Directions:
For the data below, transcribe the part that opens with the line containing "seconda: siamo finalmente" and closes with the line containing "Каков расход топлива", exactly and with no pictures.

Data to process:

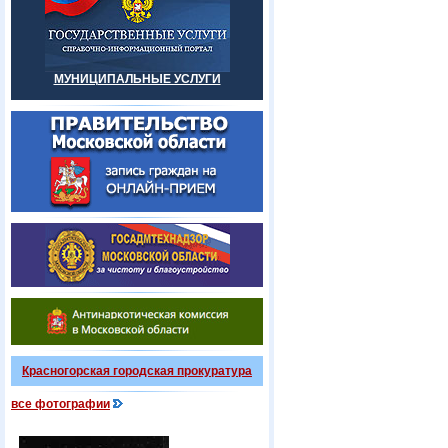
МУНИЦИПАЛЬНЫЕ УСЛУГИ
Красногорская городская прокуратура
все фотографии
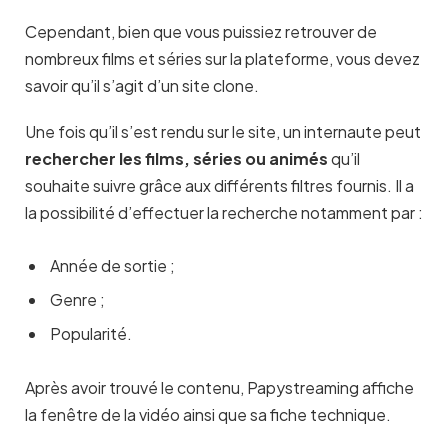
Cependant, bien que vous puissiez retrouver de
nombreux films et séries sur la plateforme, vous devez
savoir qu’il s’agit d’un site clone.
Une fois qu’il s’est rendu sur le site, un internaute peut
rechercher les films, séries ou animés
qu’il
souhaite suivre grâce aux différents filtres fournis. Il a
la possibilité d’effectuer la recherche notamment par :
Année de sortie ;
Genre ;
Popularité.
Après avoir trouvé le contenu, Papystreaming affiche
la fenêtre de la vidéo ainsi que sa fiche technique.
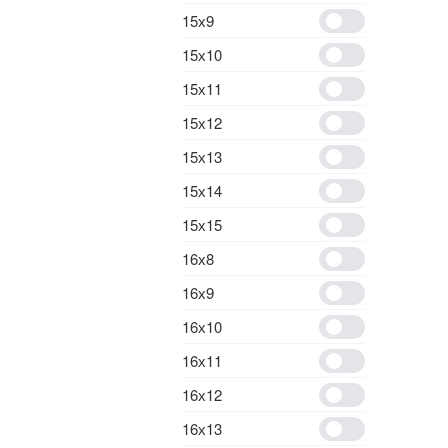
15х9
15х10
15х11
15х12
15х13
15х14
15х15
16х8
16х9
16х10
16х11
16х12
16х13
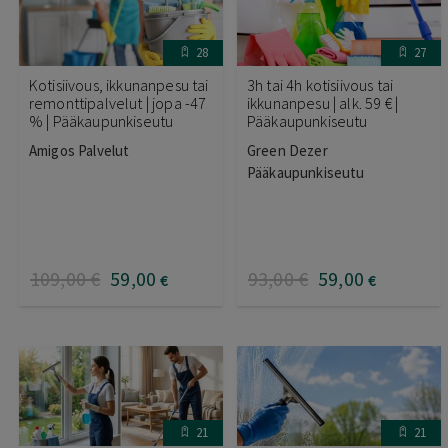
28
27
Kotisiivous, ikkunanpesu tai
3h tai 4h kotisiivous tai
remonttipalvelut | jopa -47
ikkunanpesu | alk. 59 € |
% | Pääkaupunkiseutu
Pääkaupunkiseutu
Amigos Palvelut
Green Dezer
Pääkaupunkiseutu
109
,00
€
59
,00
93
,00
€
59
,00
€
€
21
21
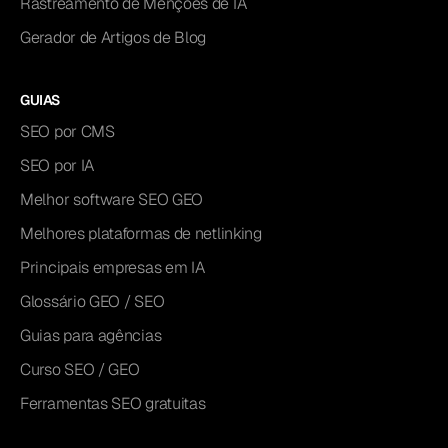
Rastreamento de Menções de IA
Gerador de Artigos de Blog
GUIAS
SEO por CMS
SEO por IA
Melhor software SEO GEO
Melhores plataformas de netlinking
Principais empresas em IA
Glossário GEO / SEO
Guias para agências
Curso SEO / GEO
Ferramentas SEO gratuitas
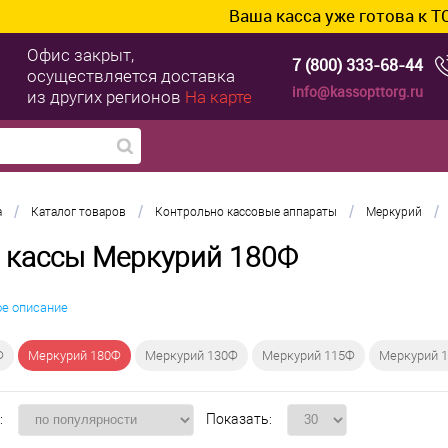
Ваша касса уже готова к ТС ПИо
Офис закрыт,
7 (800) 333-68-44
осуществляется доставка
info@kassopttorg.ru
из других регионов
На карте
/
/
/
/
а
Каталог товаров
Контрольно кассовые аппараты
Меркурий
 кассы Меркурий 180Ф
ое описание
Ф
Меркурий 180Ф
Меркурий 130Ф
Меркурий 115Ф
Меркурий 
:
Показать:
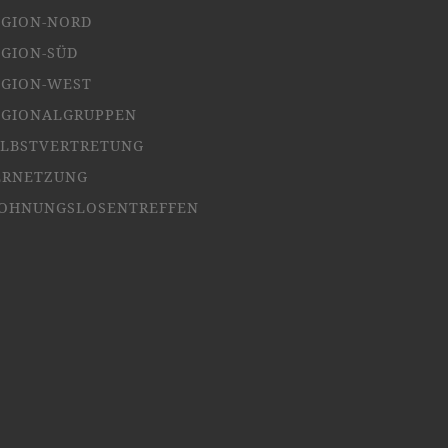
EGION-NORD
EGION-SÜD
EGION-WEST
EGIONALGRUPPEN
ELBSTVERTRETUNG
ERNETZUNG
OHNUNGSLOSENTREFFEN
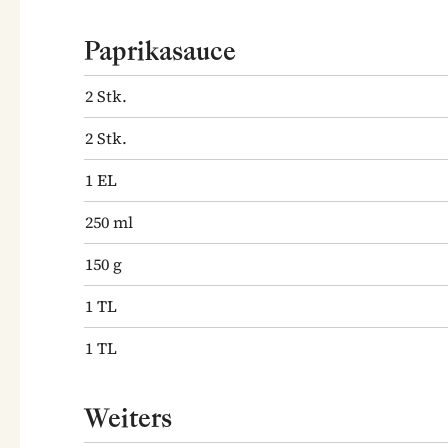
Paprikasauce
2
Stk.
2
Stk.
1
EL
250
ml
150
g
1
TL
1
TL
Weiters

...

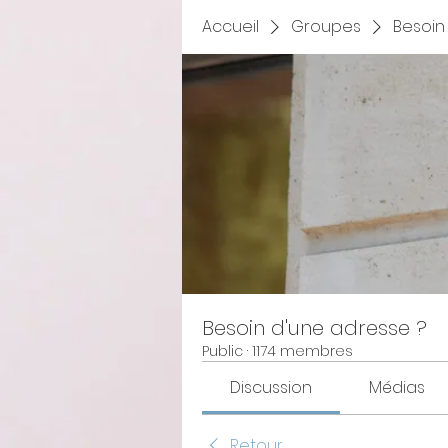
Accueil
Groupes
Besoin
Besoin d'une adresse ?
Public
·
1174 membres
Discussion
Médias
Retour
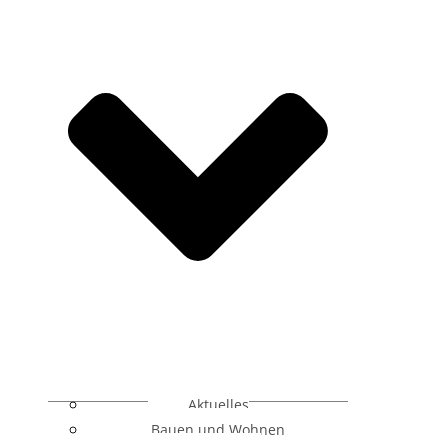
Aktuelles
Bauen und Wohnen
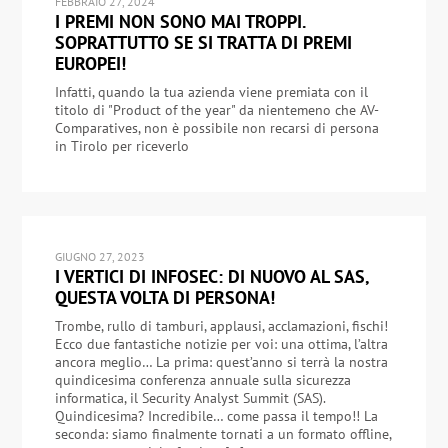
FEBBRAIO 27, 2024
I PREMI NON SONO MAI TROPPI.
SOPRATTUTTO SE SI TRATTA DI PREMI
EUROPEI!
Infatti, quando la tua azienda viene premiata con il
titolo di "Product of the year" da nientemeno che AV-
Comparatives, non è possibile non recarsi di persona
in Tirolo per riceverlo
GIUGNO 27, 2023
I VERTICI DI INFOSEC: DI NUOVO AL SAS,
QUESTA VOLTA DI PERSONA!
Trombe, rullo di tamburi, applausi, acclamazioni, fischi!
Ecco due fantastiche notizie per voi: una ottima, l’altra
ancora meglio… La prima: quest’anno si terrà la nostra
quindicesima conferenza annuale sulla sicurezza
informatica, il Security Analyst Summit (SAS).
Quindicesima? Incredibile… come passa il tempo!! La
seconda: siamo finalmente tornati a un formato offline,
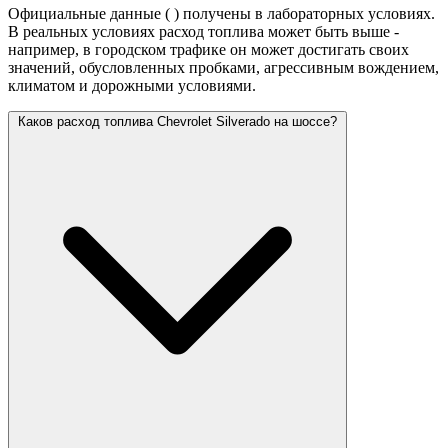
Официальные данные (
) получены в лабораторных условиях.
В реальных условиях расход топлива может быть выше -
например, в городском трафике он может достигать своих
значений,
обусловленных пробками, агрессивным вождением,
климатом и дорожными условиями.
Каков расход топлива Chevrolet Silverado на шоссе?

Written reply:
seconda: siamo finalmente tornati a un formato offline,
Официальные данные (
) получены в лабораторных условиях.
В реальных условиях расход топлива может быть выше -
например, в городском трафике он может достигать своих
значений,
обусловленных пробками, агрессивным вождением,
климатом и дорожными условиями.
Каков расход топлива Chevrolet Silverado на шоссе?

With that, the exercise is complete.